══ Task input ══

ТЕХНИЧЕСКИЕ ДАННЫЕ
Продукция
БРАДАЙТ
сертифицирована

═══
══ Task input ══

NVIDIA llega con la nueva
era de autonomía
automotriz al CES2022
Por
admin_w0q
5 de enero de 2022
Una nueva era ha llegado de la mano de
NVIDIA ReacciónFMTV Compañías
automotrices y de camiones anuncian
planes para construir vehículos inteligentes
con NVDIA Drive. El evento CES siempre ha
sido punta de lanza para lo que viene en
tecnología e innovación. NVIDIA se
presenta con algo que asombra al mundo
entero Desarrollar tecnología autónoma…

═══

_Directions_
Going back over the entries above, copy word for word every line from the one that has "planes para construir vehículos inteligentes" on through the one that has "entero Desarrollar tecnología autónoma…".

_Answer_
planes para construir vehículos inteligentes
con NVDIA Drive. El evento CES siempre ha
sido punta de lanza para lo que viene en
tecnología e innovación. NVIDIA se
presenta con algo que asombra al mundo
entero Desarrollar tecnología autónoma…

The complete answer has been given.